And while on that one hand there’s the common sense notion that doing work individually really means collaboratively there’s also this disconnect between what they are doing and that the program is public. The two things are inextricable. I know that the kids nowadays don’t like us “Grups” getting Facebook accounts and befriending them or even looking at what they are doing with their lives. But I have a newsflash for you… IT’S PUBLIC. In fact, the fact that it’s group work should have been your first clue. If your best friend can’t keep a secret what makes you think people who don’t like you can keep a secret? And again, this isn’t a Facebook phenomena: it wouldn’t matter what social networking site you used the “Grups” will find out and you will get in trouble. It’s called “privacy” look into it sometime, kid.

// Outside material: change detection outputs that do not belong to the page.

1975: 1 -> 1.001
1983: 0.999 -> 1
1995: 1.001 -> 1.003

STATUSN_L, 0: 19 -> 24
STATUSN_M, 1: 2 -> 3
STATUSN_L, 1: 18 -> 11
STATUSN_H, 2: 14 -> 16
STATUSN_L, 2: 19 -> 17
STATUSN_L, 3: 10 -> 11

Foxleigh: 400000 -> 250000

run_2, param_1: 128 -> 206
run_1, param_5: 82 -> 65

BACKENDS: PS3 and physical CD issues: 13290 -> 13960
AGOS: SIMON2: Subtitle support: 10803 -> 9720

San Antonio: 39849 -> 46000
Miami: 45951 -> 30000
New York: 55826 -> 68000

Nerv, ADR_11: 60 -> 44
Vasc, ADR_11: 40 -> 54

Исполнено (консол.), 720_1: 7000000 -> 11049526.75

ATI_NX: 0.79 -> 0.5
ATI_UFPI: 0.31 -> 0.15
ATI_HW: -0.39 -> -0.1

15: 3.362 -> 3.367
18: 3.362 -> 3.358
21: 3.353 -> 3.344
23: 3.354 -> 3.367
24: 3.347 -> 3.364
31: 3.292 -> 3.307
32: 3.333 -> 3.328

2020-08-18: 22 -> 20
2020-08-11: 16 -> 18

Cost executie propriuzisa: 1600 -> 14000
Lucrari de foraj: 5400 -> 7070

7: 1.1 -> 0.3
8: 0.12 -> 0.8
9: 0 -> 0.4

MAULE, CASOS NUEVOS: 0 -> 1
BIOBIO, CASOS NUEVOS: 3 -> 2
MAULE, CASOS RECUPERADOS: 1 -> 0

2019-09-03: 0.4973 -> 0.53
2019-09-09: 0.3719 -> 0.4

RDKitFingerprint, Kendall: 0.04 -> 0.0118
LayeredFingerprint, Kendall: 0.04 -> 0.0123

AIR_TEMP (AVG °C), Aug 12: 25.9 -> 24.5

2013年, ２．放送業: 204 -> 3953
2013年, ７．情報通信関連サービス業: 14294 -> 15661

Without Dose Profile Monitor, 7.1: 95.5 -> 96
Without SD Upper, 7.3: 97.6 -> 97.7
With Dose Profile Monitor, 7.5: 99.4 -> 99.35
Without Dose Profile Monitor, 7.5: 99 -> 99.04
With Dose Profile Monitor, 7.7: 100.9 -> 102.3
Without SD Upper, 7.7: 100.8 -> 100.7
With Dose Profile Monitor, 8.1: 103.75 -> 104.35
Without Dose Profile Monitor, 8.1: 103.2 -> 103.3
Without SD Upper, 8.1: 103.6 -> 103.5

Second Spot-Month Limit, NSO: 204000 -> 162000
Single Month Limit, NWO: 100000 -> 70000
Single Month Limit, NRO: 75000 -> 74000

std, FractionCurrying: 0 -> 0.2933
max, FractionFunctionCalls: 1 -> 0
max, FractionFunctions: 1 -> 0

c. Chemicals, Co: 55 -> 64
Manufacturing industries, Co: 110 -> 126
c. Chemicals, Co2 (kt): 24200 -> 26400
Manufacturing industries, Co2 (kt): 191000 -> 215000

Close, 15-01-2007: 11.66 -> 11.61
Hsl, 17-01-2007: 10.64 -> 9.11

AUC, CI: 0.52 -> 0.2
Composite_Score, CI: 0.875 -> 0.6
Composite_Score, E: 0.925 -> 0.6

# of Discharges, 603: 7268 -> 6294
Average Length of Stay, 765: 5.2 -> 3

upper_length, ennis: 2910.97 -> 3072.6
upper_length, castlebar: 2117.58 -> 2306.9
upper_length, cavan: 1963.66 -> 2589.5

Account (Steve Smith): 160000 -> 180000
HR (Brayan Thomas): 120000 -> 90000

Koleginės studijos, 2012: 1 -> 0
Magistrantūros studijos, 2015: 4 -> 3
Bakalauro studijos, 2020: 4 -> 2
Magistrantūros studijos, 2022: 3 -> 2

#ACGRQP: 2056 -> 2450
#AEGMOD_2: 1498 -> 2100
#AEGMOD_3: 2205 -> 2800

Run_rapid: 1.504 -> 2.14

The other story that caught my attention is that Apple has finally peeked their heads out of the clouds and deigned to open the iPhone and iPod touch to developers. OH GLORIOUS DAY!!! You mean that I can now pay for the privilege to pay for third party developers to install programs on the iPod touch??? When will Apple’s largess ever end? This kind of stuff really pisses me of. You can already hack the iPod touch and install a ton of apps. So, sure, open it up that makes sense. After all, the more useful this device is, the more likely people are to adopt it. BUT NOW YOU WANT ME TO PAY??? ARGGGGGH.
I predict I will be buying tons of apps for the iPod touch.